1. L’employeur est-il obligé de verser une indemnité de télétravail ?

L’employeur n’a pas d’obligation automatique, sauf si un accord collectif, une charte interne ou la convention collective de l’entreprise le prévoit. Toutefois, selon la jurisprudence (Cass. soc., 25 mars 2010, n°08-43156), il doit rembourser tous les frais exposés pour les besoins de l’activité professionnelle. Ainsi, même sans texte spécifique, si le salarié engage des dépenses dans l’intérêt de l’entreprise, leur remboursement devient une obligation légale.

2. Quels types de frais peuvent être remboursés en télétravail ?

Les frais professionnels remboursables regroupent :

  • Les frais de logement liés à l’utilisation d’une pièce à des fins professionnelles (électricité, chauffage, assurance) ;
  • Les frais d’aménagement d’un espace de travail adapté (mobilier, équipement ergonomique) ;
  • Les frais techniques (connexion Internet, matériel informatique, consommables).
    Ces remboursements peuvent être effectués au réel ou sous forme d’allocation forfaitaire dans les limites fixées par l’Urssaf.

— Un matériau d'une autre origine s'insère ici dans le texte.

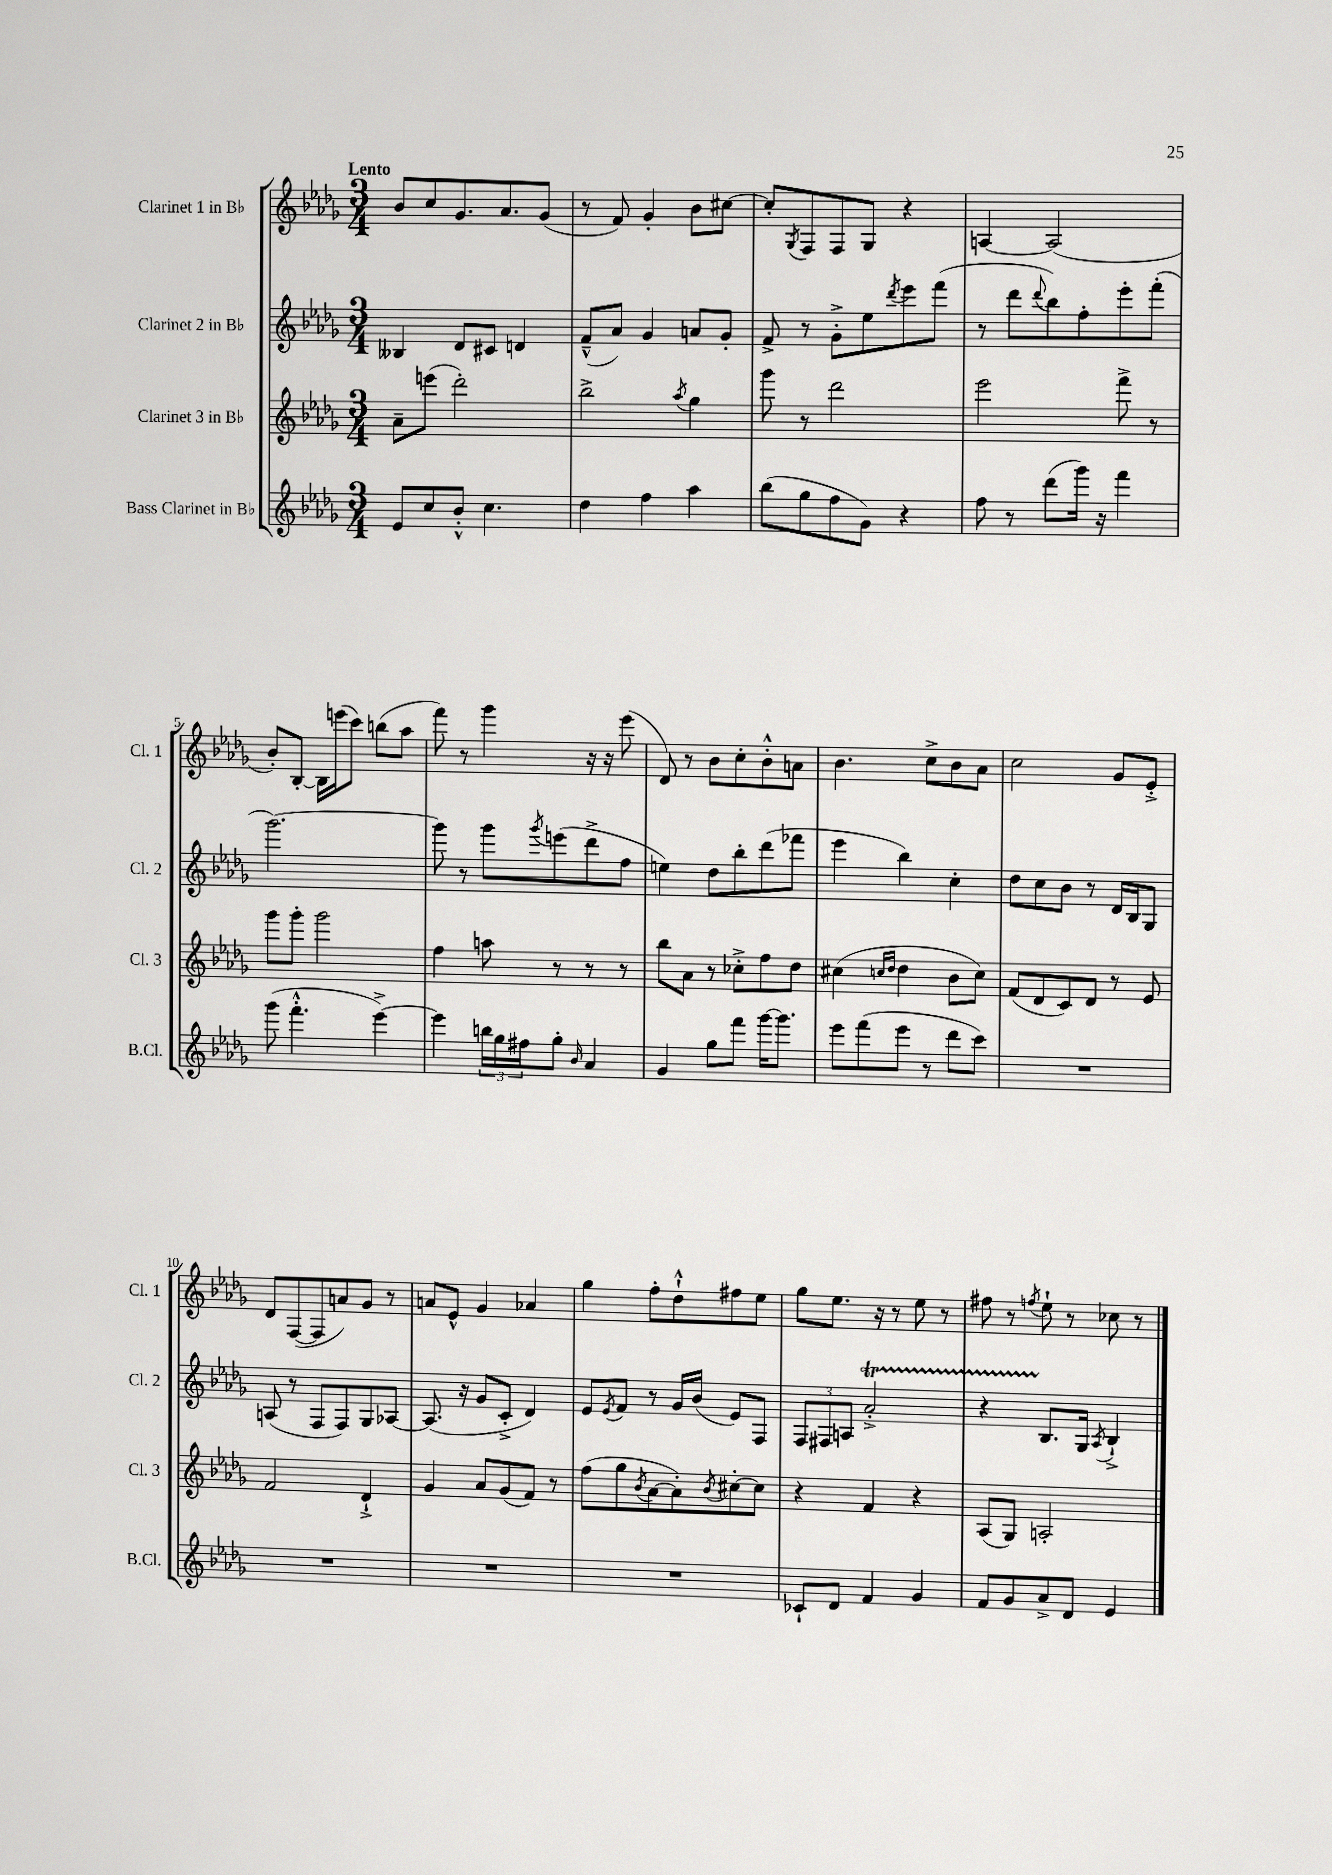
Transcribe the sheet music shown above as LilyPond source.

<<
\new StaffGroup <<
\new Staff = "s0" \with { instrumentName = "Clarinet 1 in Bb" shortInstrumentName = "Cl. 1" } {
    \clef treble \key des \major \numericTimeSignature \time 3/4 \tempo "Lento"
    bes'8 c''8 ges'8. aes'8. ges'8( |
    r8 f'8) ges'4-. bes'8 cis''8~ |
    cis''8-. \acciaccatura { ges8 } f8 f8 ges8 r4 |
    a4~ a2( |
    bes'8-.) bes8~-. bes16 e'''16( c'''8) b''8( aes''8 |
    f'''8) r8 ges'''4 r16 r16 ees'''8( |
    des'8) r8 bes'8 c''8-. bes'8-.-^ a'8 |
    bes'4. c''8-> bes'8 aes'8 |
    c''2 ges'8 ees'8-.-> |
    des'8 f8~( f8 a'8) ges'8 r8 |
    a'8 ees'8-^ ges'4 aes'4 |
    ges''4 f''8-. des''8-!-^ fis''8 ees''8 |
    ges''8 ees''8. r16 r8 ees''8 r8 |
    fis''8 r8 \acciaccatura { f''8 } ees''8-! r8 ces''8 r8 \bar "|." |
}
\new Staff = "s1" \with { instrumentName = "Clarinet 2 in Bb" shortInstrumentName = "Cl. 2" } {
    \clef treble \key des \major \numericTimeSignature \time 3/4
    beses4 des'8 cis'8 d'4 |
    f'8---^( aes'8) ges'4 a'8 ges'8-. |
    f'8-> r8 ges'8-.-> ees''8 \acciaccatura { des'''8 } ees'''8 f'''8( |
    r8 des'''8 \appoggiatura { des'''8 } bes''8) f''8-. ees'''8-. f'''8-.( |
    ges'''2.~) |
    ges'''8 r8 ges'''8 \acciaccatura { ges'''8 } e'''8( des'''8-> f''8 |
    e''4) des''8 bes''8-. des'''8( fes'''8 |
    ees'''4 bes''4) c''4-. |
    des''8 c''8 bes'8 r8 des'16 bes16 ges8 |
    a8( r8 f8 f8) ges8 aes8~ |
    aes8.( r16 ges'8 c'8-.-> des'4) |
    ees'8 \acciaccatura { ees'8 } f'8 r8 ges'16 bes'16( ees'8) f8 |
    \tuplet 3/2 { f8 fis8 a8 } aes'2-.->\startTrillSpan |
    r4 bes8.\stopTrillSpan ges16 \acciaccatura { aes8 } bes4-!-> \bar "|." |
}
\new Staff = "s2" \with { instrumentName = "Clarinet 3 in Bb" shortInstrumentName = "Cl. 3" } {
    \clef treble \key des \major \numericTimeSignature \time 3/4
    aes'8-- e'''8( des'''2-.) |
    bes''2-> \acciaccatura { aes''8 } ges''4 |
    ges'''8 r8 des'''2 |
    ees'''2 f'''8-> r8 |
    ges'''8 ges'''8-. ges'''2 |
    f''4 a''8 r8 r8 r8 |
    bes''8 aes'8 r8 ces''8-.-> f''8 des''8 |
    cis''4( \grace { c''16 des''16 } des''4 bes'8 c''8) |
    f'8( des'8 c'8) des'8 r8 ees'8 |
    f'2 des'4-!-> |
    ges'4 aes'8 ges'8( f'8) r8 |
    f''8( ges''8 \acciaccatura { bes'8 } aes'8~ aes'8-.) \acciaccatura { bes'8 } cis''8~-. cis''8 |
    r4 f'4 r4 |
    aes8( ges8) a2-. \bar "|." |
}
\new Staff = "s3" \with { instrumentName = "Bass Clarinet in Bb" shortInstrumentName = "B.Cl." } {
    \clef treble \key des \major \numericTimeSignature \time 3/4
    ees'8 c''8 bes'8-.-^ c''4. |
    des''4 f''4 aes''4 |
    bes''8( ges''8 f''8 ges'8) r4 |
    f''8 r8 des'''8( ges'''16) r16 f'''4 |
    ges'''8( f'''4.-.-^ ees'''4~->) |
    ees'''4 \tuplet 3/2 { b''16 ges''16 fis''16 } ges''8-. \grace { bes'16 } aes'4 |
    ges'4 ges''8 f'''8 ges'''16~ ges'''8. |
    ees'''8 f'''8( ees'''8 r8 des'''8 c'''8) |
    R2. |
    R2. |
    R2. |
    R2. |
    ces'8-! des'8 f'4 ges'4 |
    f'8 ges'8 aes'8-> des'8 ees'4 \bar "|." |
}
>>
>>
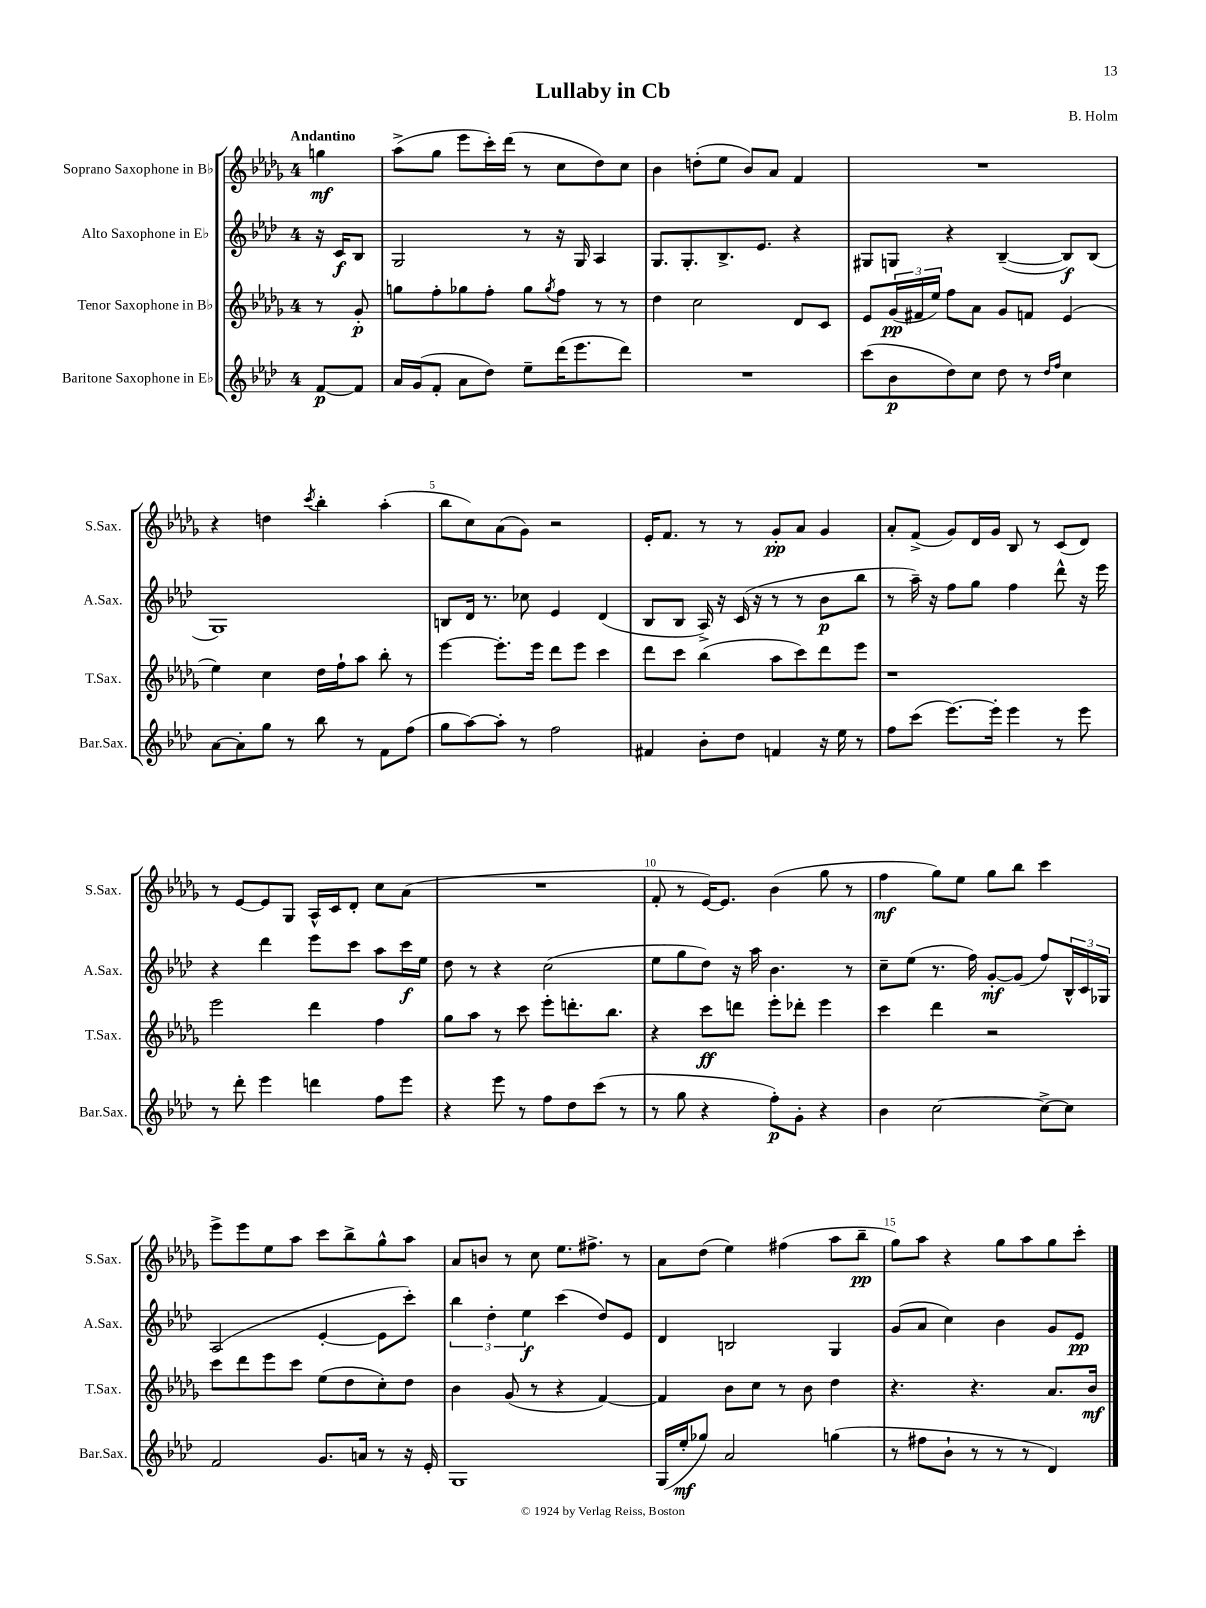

3. Quel est le montant maximum de l’indemnité de télétravail exonérée de cotisations en 2025 ?

En 2025, l’Urssaf fixe le plafond d’exonération à :

  • 2,70 € par jour de télétravail, dans la limite de 59,40 € par mois, si aucun accord collectif ne s’applique ;
  • 3,25 € par jour, dans la limite de 71,50 € par mois, si un accord ou une convention collective prévoit cette prise en charge.
    Ces montants sont exonérés de cotisations sociales et d’impôt, à condition qu’ils correspondent à des dépenses professionnelles réelles.

4. Comment le salarié doit-il déclarer ses frais de télétravail aux impôts ?

Deux options sont possibles :

  • En cas de déduction forfaitaire de 10 %, aucune démarche n’est requise : l’administration applique automatiquement l’abattement et les indemnités perçues sont exonérées.
  • Si le salarié opte pour la déduction au réel, il peut déduire 2,70 € par jour de télétravail (ou le montant exact justifié), mais il doit conserver toutes les preuves des dépenses engagées.
    Les frais non justifiés ou mixtes (usage personnel/professionnel) ne sont pas déductibles.

5. Que risque un employeur qui refuse le remboursement des frais de télétravail ?

Un employeur qui refuse de rembourser des frais professionnels justifiés s’expose à une demande en justice de la part du salarié devant le conseil de prud’hommes.
Le juge peut alors :

  • Ordonner le remboursement rétroactif des frais ;
  • Requalifier ce manquement en violation du contrat de travail ;
  • Et, dans certains cas, condamner l’employeur pour exécution déloyale du contrat (article L.1222-1 du Code du travail).
    Ce risque peut être évité par une politique claire de télétravail ou un avenant contractuel bien rédigé.